Ich bekomme keinen Tag zurück

Ich empfand Mitgefühl, Solidarität und hatte das Gefühl, dir eine Chance geben zu müssen. Denn jeder hat eine zweite Chance im Leben verdient. Ich sagte dir immer wieder, dass ich niemals mit einem Junkie zusammen sein könnte. Und du sagtest immer wieder, dass du das alles hinter dir hast und clean bist und dein Leben komplett geändert hast. Du sagtest, du hättest schon einmal über zehn Jahre mit einer Frau zusammen gelebt, mit der du Kinder hast und du hast ein ganz normales Leben gelebt ohne Drogen. Das alles führte dazu, dass ich dich kennen lernen wollte. Ich wollte dir in die Augen sehen und erleben, was das mit mir macht. Entweder funkt es, denn sowas merke ich immer innerhalb von Minuten oder es passiert nichts, dann hätte ich den Kontakt abgebrochen.

Wir trafen uns abends in einem Café und für ein paar Sekunden dachte ich darüber nach umzudrehen und zu gehen, als ich dich da am Tisch sitzen sah, in deinem Sweatshirt mit deinem Cap tief ins Gesicht gezogen. Aber dann sahst du mich an und von dem Moment an, zogst du mich in deinen Bann. Es waren deine tiefbraunen Augen, deine schöne gebräunte Haut, deine sehr tiefe Stimme, deine maskuline Ausstrahlung. Ich konnte dich nur noch ansehen und klebte an deinen Lippen. Mein Herz schien zu explodieren, wenn unsere Hände sich zufällig berührten. Wir zogen an diesem Abend durch mehrere Cafés und redeten die ganze Zeit. Überwiegend du. Aber das war ok und interessant. Wie ein Film, denn du hattest ein komplett anderes Leben als ich. Ich fühlte eine unglaubliche Anziehung. Ich kann bis heute nicht sagen, was es genau ist, aber ich kann mich nach wie vor nicht dagegen wehren.
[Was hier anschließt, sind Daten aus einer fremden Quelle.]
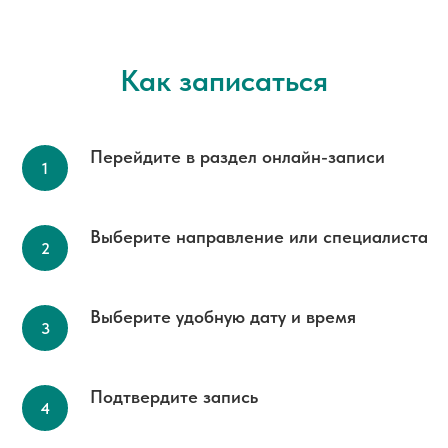
Как записаться
Перейдите в раздел онлайн-записи
Выберите направление или специалиста
Выберите удобную дату и время
Подтвердите запись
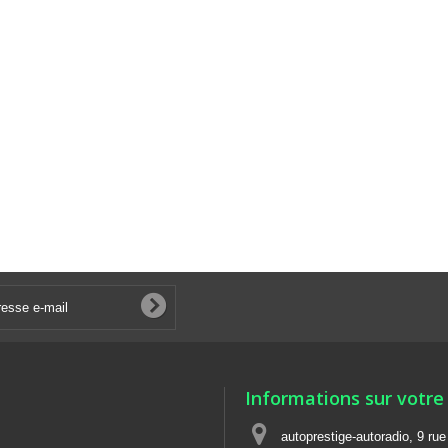
Informations sur votre
autoprestige-autoradio, 9 ru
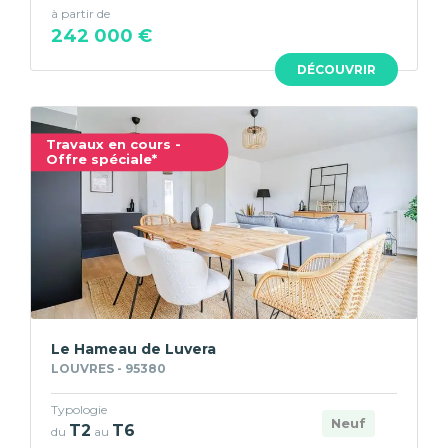
à partir de
242 000 €
DÉCOUVRIR
Travaux en cours -
Offre spéciale*
Le Hameau de Luvera
LOUVRES - 95380
Typologie
Neuf
T2
T6
du
au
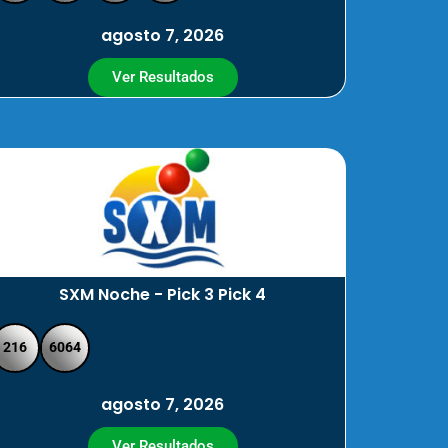
agosto 7, 2026
Ver Resultados
SXM Noche - Pick 3 Pick 4
216
6064
agosto 7, 2026
Ver Resultados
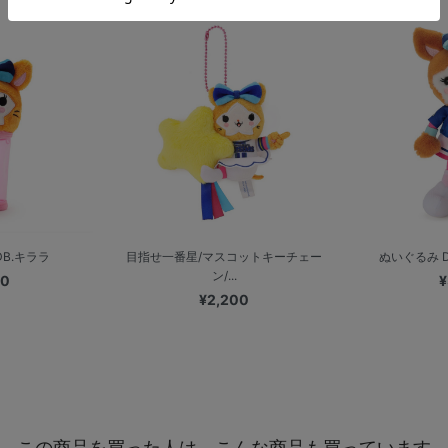
B.キララ
目指せ一番星/マスコットキーチェー
ぬいぐるみ DB
ン/...
00
¥
¥2,200
この商品を買った人は、こんな商品も買っています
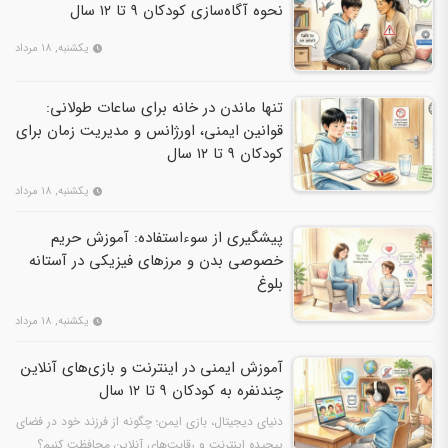
نحوه آگاه‌سازی کودکان ۹ تا ۱۲ سال
یکشنبه, ۱۸ مرداد
تنها ماندن در خانه برای ساعات طولانی:
قوانین ایمنی، اورژانس و مدیریت زمان برای
کودکان ۹ تا ۱۲ سال
یکشنبه, ۱۸ مرداد
پیشگیری از سوءاستفاده: آموزش حریم
خصوصی بدن و مرزهای فیزیکی در آستانه
بلوغ
یکشنبه, ۱۸ مرداد
آموزش ایمنی در اینترنت و بازی‌های آنلاین
چندنفره به کودکان ۹ تا ۱۲ سال
دنیای دیجیتال، بازی ایمن؛ چگونه از فرزند خود در فضای
پیچیده اینترنت و رقابت‌های آنلاین محافظت کنیم؟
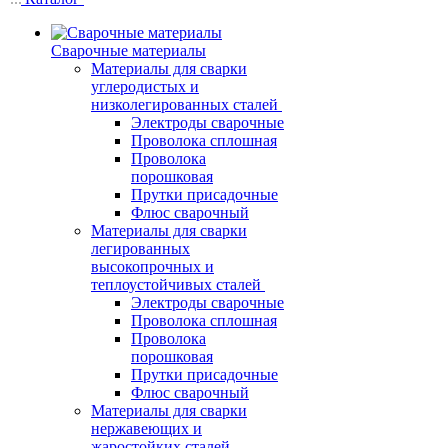
Сварочные материалы
Материалы для сварки
углеродистых и
низколегированных сталей
Электроды сварочные
Проволока сплошная
Проволока
порошковая
Прутки присадочные
Флюс сварочный
Материалы для сварки
легированных
высокопрочных и
теплоустойчивых сталей
Электроды сварочные
Проволока сплошная
Проволока
порошковая
Прутки присадочные
Флюс сварочный
Материалы для сварки
нержавеющих и
жаростойких сталей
Nach vier bis fünf Stunden und ein paar Gläsern Wein konnte ich nur noch denken: “Küss mich endlich!” Und dann, als ich schon fast daran dachte, nach Hause zu gehen, auf einmal sagtest du: “Ich würde dich jetzt gerne küssen, darf ich?” Und von dem Moment an war es um uns geschehen. Wir vergaßen alles um uns herum, die Welt schien still zu stehen, es gab nur noch uns.

Wir telefonierten von nun an täglich und schrieben uns Nachrichten und wir sahen uns ein paar Mal die Woche. Du hast so eine unglaubliche Anziehung auf mich, so etwas habe ich noch nie erlebt. Wir schaffen es beide nicht, nebeneinander zu sitzen ohne uns zu berühren. Unser Sex ist so unglaublich leidenschaftlich, liebevoll und wild zugleich. So etwas habe ich noch nie erlebt. Du sagtest, dir ginge es ähnlich. Wir warfen alle Bedenken über Bord, vergaßen alle Enttäuschungen und Verletzungen aus der Vergangenheit und ließen es einfach passieren. Wir waren spontan und ausgelassen und überglücklich.

Und dann kam der Knall. Wir waren zum Geburtstag eines Kumpels eingeladen. Du holtest mich ab. Viel zu spät und völlig breit. Du warst nicht mehr du selbst, sondern ein Monster. Schlagartig verstand ich, dass du die Drogen nicht hinter dir gelassen hattest, sondern nur ein sehr guter Schauspieler und ich ein naives Opfer. Als du wieder clean warst, redeten wir sehr lange und offen. Erstmals redetest du mit einem anderen Menschen offen über das, was du als Kind erleben musstest. Und obwohl ich auch misshandelt wurde, konnte ich nicht aufhören zu weinen. Denn deine Geschichte war so heftig, dass ich dich einfach nur noch in den Arm genommen habe und nie wieder los lassen wollte.